If I was a younger legal professional I would embrace the technological transformation that is quickly reshaping legal practice. Tools such as lexum.ai, jurisphere.ai etc are simply the beginning. In terms of resources, I recommend looking beyond legal sources and engaging with trusted publications such as HBR, Mckinsey Quarterly and The Economist. For personal knowledge development, there is a wealth of knowledge based podcasts, and most podcasting platforms have great algorithms that guide self-discovery and often lead to deeper and meatier discussions. I find Business Wars by Wondery a great podcast to follow. Separately, I often use Google Scholar to read academic papers in emerging domains rather than an article and typically find more nuanced takes on issues. I use Notion to track my own learning and development.
The legal profession is known for its demanding nature, often making it difficult to maintain a work-life balance. As someone who has achieved great success in your field, how do you manage the pressures and responsibilities of your career while also prioritizing your personal well-being?
Me opining on work-life balance is like the Hindenberg calling someone a “hot mess”. The profession’s reputation for demanding schedules is well earned particularly in transactional practice where client emergencies and deal timelines often dictate rhythms and sleep cycles. However, lawyers maintaining work life balance isn’t an oxymoron like “affordable housing in Mumbai”. It just requires strategies slightly more sophisticated than explaining to your partner why a client call at 4 AM constitutes “quality time”.

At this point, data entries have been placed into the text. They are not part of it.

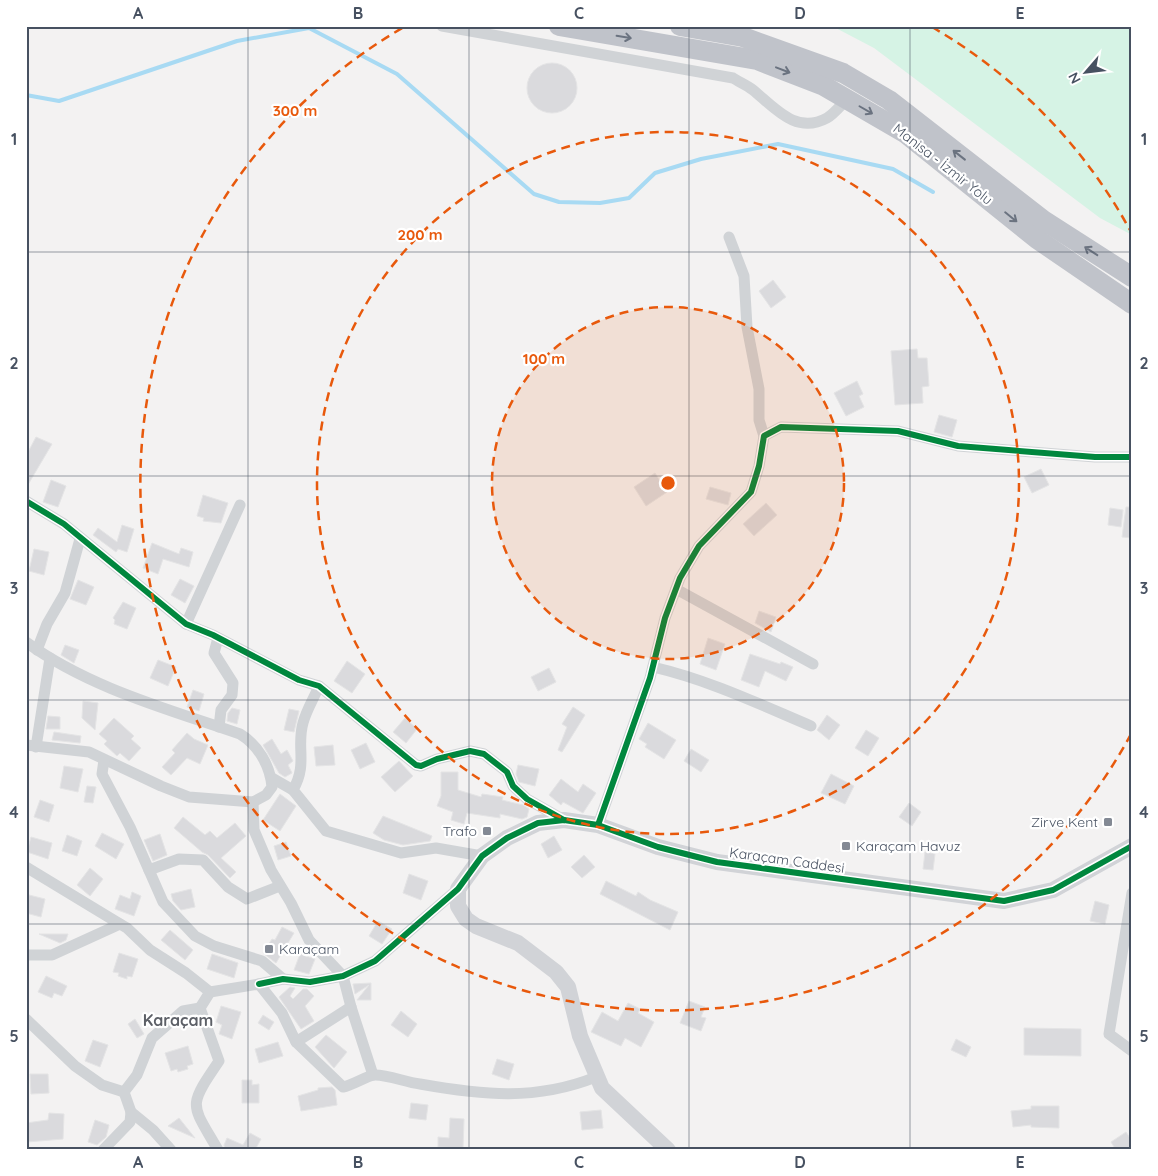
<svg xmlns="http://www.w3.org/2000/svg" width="1158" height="1176" viewBox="0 0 1158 1176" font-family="Quicksand,sans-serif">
<rect width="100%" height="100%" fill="#f3f2f2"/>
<!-- green -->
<polygon fill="#d6f3e5" points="832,26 1132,26 1132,235 1100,218 874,48"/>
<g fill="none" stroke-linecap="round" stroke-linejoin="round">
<!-- stream -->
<polyline stroke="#a8daf3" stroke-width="4" points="26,95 59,101 237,41 309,28 397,74 534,194 559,202 600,203 629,198 655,173 701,159 778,144 893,169 933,192"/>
</g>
<!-- building -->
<g fill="#dadadd" stroke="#e4e4e5">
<circle cx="552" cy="88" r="25"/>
<polygon points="773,280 786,297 771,308 759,291"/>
<polygon points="917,349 918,358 927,358 929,386 922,387 923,403 895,405 891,351"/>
<polygon points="857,381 863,394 859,396 864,407 846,416 834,393"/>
<polygon points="939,415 957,420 952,437 934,432"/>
<polygon points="36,437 52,444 26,488 26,456"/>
<polygon points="1041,469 1049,485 1032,493 1024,477"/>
<polygon points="655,473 667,492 646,506 634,487"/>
<polygon points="51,480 66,486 58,507 43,502"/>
<polygon points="710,487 731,493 728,505 706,499"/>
<polygon points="203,495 228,503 221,523 203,521 204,518 197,516"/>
<polygon points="766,503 777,515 754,536 743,524"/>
<polygon points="1126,507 1132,507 1132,538 1122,537"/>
<polygon points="1110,508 1123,510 1121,527 1108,525"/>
<polygon points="122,525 134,529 127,552 118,549 116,552 93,535 98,528 117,542"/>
<polygon points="152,543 179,554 181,548 193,552 189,567 163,559 158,574 143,568"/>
<polygon points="34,549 49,552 44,575 29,571"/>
<polygon points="180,579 194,586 185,603 171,595"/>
<polygon points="78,580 94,587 86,605 70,599"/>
<polygon points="123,602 136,608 127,629 114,624 115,620 113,618"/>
<polygon points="759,611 776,617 771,632 755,623"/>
<polygon points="708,638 725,644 716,670 700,664"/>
<polygon points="65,645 79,650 74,663 61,655"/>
<polygon points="750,654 780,664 781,662 793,667 786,681 765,671 759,687 741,680"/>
<polygon points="158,660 176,667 168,686 150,678"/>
<polygon points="347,661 365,674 352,693 334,681"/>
<polygon points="549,668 556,682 538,691 531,677"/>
<polygon points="193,690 204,694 199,711 187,707"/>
<polygon points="83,701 98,703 95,730 82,718"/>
<polygon points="573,707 585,715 562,752 558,750 567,727 562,724"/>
<polygon points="232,708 240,710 237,724 227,721 228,713"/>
<polygon points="289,709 299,711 294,732 284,730"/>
<polygon points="827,715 840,725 829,740 817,730"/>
<polygon points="48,716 60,717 60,729 46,729"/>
<polygon points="114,718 134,736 131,739 141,748 129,761 120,753 117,756 104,744 107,741 99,734"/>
<polygon points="405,718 417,729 406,743 393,732"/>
<polygon points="648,723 676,740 664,759 645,747 647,744 639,739"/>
<polygon points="866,730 879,738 868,756 855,748"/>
<polygon points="54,732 81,736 80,743 52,740"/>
<polygon points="187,733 194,739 208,745 200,764 187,758 171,775 162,767 175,753 172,750"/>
<polygon points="272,739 281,754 287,750 293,761 288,765 292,773 285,777 279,773 263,745"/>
<polygon points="366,743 375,762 360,769 351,750"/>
<polygon points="333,745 335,765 316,766 314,747"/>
<polygon points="691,749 709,760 701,772 684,761"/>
<polygon points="399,761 413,776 395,792 381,777"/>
<polygon points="518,765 539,769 535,786 519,782 516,774"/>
<polygon points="64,766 83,769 78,792 60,788"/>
<polygon points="441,772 458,772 458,790 481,797 482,794 503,797 502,800 523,805 529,809 527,817 522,819 500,814 500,818 467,813 464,824 451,820 453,812 437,806 441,796"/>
<polygon points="831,774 854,786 845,804 821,793"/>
<polygon points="561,779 578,792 583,784 596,793 583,813 563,802 561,805 549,795"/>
<polygon points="87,786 96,787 93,803 84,802"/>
<polygon points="280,794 296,806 280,831 263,820"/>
<polygon points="40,800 54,805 49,822 34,817"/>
<polygon points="909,803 921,812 912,826 899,817"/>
<polygon points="383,816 432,836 430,841 403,845 384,840 373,833"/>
<polygon points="183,817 205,835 210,831 217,838 235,823 246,836 221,858 236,872 230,878 208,855 202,852 174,828"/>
<polygon points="102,833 124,844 116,859 95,846"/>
<polygon points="160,834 167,855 153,861 144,840"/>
<polygon points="67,835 82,841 77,856 62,851"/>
<polygon points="554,836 562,850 548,858 541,844"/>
<polygon points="31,837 52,843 48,859 27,852"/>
<polygon points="286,842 291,856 278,860 274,846"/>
<polygon points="925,852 935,854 933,870 923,869"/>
<polygon points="584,855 595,867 582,878 571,867"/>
<polygon points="90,868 103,879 90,896 77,885"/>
<polygon points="409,874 428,881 421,900 403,893"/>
<polygon points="606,881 636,896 638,892 650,900 678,912 670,930 600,894"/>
<polygon points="191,889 195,907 181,910 173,901 171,894"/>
<polygon points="132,892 141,896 134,916 115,909 120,895 130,899"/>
<polygon points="29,895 45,899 41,917 26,913"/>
<polygon points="1095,901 1109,905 1105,924 1090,921"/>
<polygon points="378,921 392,929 382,944 369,936"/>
<polygon points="282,927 294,933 276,963 263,953 272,939 275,940"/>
<polygon points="170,930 193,950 185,960 161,940"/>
<polygon points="39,934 68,934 66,940 60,943"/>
<polygon points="119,953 138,959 132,977 127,976 127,979 118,976 119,973 113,972"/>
<polygon points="212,954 238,963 234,978 207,969"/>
<polygon points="300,954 315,959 309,974 294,970"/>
<polygon points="46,976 67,986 62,996 54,993 52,998 38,992"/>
<polygon points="371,983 371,1000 357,1000 369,985 355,994 353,984"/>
<polygon points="290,987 295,988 290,996 293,999 303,989 307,989 314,996 305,1006 314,1021 301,1029 279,997"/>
<polygon points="689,1001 705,1007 701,1017 706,1018 701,1031 680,1023"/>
<polygon points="628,1003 640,1009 638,1013 654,1022 641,1047 625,1038 621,1046 591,1032 602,1012 618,1021"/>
<polygon points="221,1006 241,1012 232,1039 219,1034 222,1025 216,1022"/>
<polygon points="401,1011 417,1024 408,1037 391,1025"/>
<polygon points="263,1015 274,1022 269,1030 258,1023"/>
<polygon points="135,1019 144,1034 137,1038 128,1024"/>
<polygon points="1024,1028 1081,1029 1081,1056 1024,1055"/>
<polygon points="326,1035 347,1052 334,1068 315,1047"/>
<polygon points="956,1039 971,1047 966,1057 951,1050"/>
<polygon points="93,1040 108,1045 100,1067 85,1061"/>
<polygon points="278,1042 283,1056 259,1063 255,1049"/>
<polygon points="188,1046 193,1064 187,1066 188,1069 178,1072 177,1069 171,1071 165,1053"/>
<polygon points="497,1059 514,1064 509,1080 492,1074"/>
<polygon points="30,1074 48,1074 49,1093 31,1094"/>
<polygon points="242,1080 252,1080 252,1085 259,1084 259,1103 242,1103"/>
<polygon points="332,1087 335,1090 337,1105 301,1111 298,1096 318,1090 318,1088"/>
<polygon points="411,1103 428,1105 426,1120 409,1118"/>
<polygon points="1031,1106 1059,1106 1059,1128 1031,1127 1031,1125 1013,1127 1011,1111 1031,1109"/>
<polygon points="601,1110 603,1128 582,1130 580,1112"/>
<polygon points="49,1113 64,1114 63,1139 27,1142 26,1123 48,1120"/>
<polygon points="179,1118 195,1138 168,1126"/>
<polygon points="450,1118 464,1119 463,1148 438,1147 438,1137 449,1138"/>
<polygon points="95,1120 109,1125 106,1137 97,1145 88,1142"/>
<polygon points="1126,1132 1132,1141 1132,1150 1116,1150 1111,1142"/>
<polygon points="250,1133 261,1139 255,1150 225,1150 224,1145 227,1138 243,1145"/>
</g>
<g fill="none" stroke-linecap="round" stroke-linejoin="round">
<!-- street -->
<g stroke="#d0d3d6" stroke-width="11">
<path d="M442,26L733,78C739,82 747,85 753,90C775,108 796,135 827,118C834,114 841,105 847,99"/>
<polyline points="729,237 744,276 747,327 759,389 759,420 764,436"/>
<polyline points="26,501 64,524 186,624 213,635 299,680 319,686 416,765 421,766 437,759 470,751 484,754 507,772 513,786 527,799 564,820"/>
<polyline points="676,589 813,664"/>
<polyline points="186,624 240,505"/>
<polyline points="218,638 214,653 233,683 232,695 221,710 219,727"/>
<path d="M26,642C89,688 168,709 240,734C258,745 270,765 272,787L266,795L253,802L189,797L161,786L89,752L26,745"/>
<polyline points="37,650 47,624 65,593 80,539"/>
<path d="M653,667C709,680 759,704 811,726"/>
<path d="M319,686C314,698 306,711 303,723C296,747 308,764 293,790L326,831L401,853L436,848L482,856"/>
<polyline points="36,747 50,658"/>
<polyline points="104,760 102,774 130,827 163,902 195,936 214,946 262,961 283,979"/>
<polyline points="272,778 293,790"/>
<polyline points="253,802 254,830 271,870 291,903 309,940 343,976 351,1007 373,1075"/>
<polyline points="598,825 650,678 665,618 680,578 699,546 751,492 759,466 764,436 781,427 898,431 958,446 1095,457 1132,457"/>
<polyline points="26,867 120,924"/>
<polyline points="149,870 179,859 203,860 228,887 247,899 280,886"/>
<polyline points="1132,893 1109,1034 1132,1051"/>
<path d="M26,955H52L120,924L127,928L150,950L186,973L210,992L200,1008L219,1061C187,1108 191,1103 218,1150"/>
<polyline points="259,984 283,979 310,982 343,976 375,961 458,889"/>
<polyline points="210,992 259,984 282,1013 296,1042 351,1007"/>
<polyline points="26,1019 75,1066 102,1085 124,1092"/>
<path d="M296,1042L343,1087C353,1085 368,1075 375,1075C389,1075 405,1082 420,1084C482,1095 536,1101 596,1077"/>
<polyline points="131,1112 124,1092 137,1075 152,1038 183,1011 200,1008"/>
<polyline points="103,1150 130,1122 131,1112 153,1130 171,1150"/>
</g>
<!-- secondary -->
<polyline stroke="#d1d3d7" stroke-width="16" points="668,1150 602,1088 580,1036 568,987 556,972 518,943 476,926 466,919 458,906 458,889 482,856 507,838 538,823 564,820 598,825 658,847 717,862 1004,901 1053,890 1132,846"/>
<!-- highway -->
<g stroke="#c0c3ca" stroke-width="20">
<polyline points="559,26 757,60 824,86 905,133 1037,239 1132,304"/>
<polyline points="680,26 743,37 843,73 889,100 1043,220 1132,277"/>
</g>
<defs>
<g id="cycleway">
<polyline points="26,501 64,524 186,624 213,635 299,680 319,686 416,765 421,766 437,759 470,751 484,754 507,772 513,786 527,799 564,820"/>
<polyline points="598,825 650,678 665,618 680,578 699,546 751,492 759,466 764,436 781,427 898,431 958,446 1095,457 1132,457"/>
<polyline points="259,984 283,979 310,982 343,976 375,961 458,889 482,856 507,838 538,823 564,820 598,825 658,847 717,862 1004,901 1053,890 1132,846"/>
</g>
</defs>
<!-- cycleway casing -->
<use href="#cycleway" stroke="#fff" stroke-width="9"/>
<!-- cycleway -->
<use href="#cycleway" stroke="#00873e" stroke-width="6"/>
</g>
<!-- one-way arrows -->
<defs><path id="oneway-shaft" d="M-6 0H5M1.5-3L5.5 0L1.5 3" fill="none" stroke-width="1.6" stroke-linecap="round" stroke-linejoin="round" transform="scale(1.25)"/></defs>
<g stroke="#6b7380">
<use href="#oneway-shaft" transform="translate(624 37) rotate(9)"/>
<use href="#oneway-shaft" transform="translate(783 70) rotate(21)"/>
<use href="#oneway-shaft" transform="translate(866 110) rotate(30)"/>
<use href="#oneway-shaft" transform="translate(959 155) rotate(-142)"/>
<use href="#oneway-shaft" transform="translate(1011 217) rotate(39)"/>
<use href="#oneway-shaft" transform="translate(1091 251) rotate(-147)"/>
</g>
<!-- grid -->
<path fill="none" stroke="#475161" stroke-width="1" stroke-opacity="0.55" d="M248,26V1150M469,26V1150M689,26V1150M910,26V1150M26,252H1132M26,476H1132M26,700H1132M26,924H1132"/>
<!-- distance rings -->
<circle cx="668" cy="483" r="176" fill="#e8590c" fill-opacity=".12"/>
<g fill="none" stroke="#e8590c" stroke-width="2.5" stroke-dasharray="9 6">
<circle cx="668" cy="483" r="176"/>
<circle cx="668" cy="483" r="351"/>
<path d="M1131 734A527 527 0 1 1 404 27M932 27A527 527 0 0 1 1131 232"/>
</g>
<!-- markers -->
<g fill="#838994" stroke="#fff" stroke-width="2">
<rect x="1103" y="817" width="10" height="10" rx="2.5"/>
<rect x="482" y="826" width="10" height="10" rx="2.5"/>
<rect x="841" y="841" width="10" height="10" rx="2.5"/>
<rect x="264" y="944" width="10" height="10" rx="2.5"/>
</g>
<g text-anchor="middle" stroke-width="4.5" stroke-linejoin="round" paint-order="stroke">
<!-- street labels -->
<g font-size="14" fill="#475161" stroke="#fff">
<text transform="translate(943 164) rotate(38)" y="5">Manisa - İzmir Yolu</text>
<text transform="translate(787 860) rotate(8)" y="5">Karaçam Caddesi</text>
</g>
<!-- poi labels -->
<g font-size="14" fill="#475161" stroke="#fff" text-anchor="end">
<text x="1098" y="827">Zirve Kent</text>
<text x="477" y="836">Trafo</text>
<text x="856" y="851" text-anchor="start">Karaçam Havuz</text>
<text x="279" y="954" text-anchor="start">Karaçam</text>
</g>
<!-- quarter labels -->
<g font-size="16" font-weight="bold" fill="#5d6067" stroke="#fff">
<text x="178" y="1026">Karaçam</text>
</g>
</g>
<circle cx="668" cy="483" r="8" fill="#e8590c" stroke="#fff" stroke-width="2.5"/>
<g font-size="15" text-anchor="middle" font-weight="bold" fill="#e8590c" stroke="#fff" stroke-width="4.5" stroke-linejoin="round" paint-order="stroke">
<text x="295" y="116">300 m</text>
<text x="420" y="240">200 m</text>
<text x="544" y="364">100 m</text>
</g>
<!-- border -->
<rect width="1158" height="1176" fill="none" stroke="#ffffff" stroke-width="55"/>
<!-- north arrow -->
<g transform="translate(1086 72) rotate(242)" stroke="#ffffff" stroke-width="4" paint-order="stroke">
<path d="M0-4L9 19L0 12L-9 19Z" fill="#475161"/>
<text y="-8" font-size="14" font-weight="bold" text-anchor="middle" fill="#475161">N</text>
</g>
<rect x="28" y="28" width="1102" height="1120" fill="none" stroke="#475161" stroke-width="2"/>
<g font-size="16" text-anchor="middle" font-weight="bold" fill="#475161">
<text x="138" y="19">A</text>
<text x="358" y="19">B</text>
<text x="579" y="19">C</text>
<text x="800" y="19">D</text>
<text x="1020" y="19">E</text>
<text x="14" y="145">1</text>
<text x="1144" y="145">1</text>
<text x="14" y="369">2</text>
<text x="1144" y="369">2</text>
<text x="14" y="594">3</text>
<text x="1144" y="594">3</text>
<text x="14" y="818">4</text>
<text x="1144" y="818">4</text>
<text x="14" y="1042">5</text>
<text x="1144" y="1042">5</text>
<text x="138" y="1168">A</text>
<text x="358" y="1168">B</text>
<text x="579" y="1168">C</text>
<text x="800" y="1168">D</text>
<text x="1020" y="1168">E</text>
</g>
</svg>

Early in my career, looking at my seniors, I embraced the conventional wisdom that success required superhuman dedication – that sleep was optional and black coffee was a superfood. My “work life balance” consisted of consolidating closing documents while at a colleague’s wedding, hoping that I could catch his next one without a deliverable. I once found myself lugging a laptop up a mountain, choosing to carry it to review an SSPA offline instead of a camera tripod that I desperately needed to capture a view that I had trekked several hours to photograph.
My evolution towards sanity has involved several realizations: First, I have established my personal constitutional rights – non-negotiable elements that even the most demanding clients or matters cant amend. Every persons non-negotiables are different. For some it is morning exercise routines that are non-negotiable, for others it is playtime with their children or partners. A great irony I’ve noticed is that the most creative solutions to complex problems have emerged not during midnight office sessions but while watching terrible reality television or some other mundane activity constituting a break. Taking breaks actually improves critical thinking to the ire of legal purists.
The legal profession’s reverence for precedent shouldn’t extend to destructive work habits. Just because generations of lawyers before us sacrificed personal well-being on the altar of professional advancement doesn’t mean successive generations must continue this dubious tradition. Like typewriters and smoke filled cabins, some precedents deserve to be overruled.
The verdict? Balance isn’t perfectly achievable, but sanity is possible with boundaries, perspective, and the occasional ability to laugh at our profession’s most absurd demands.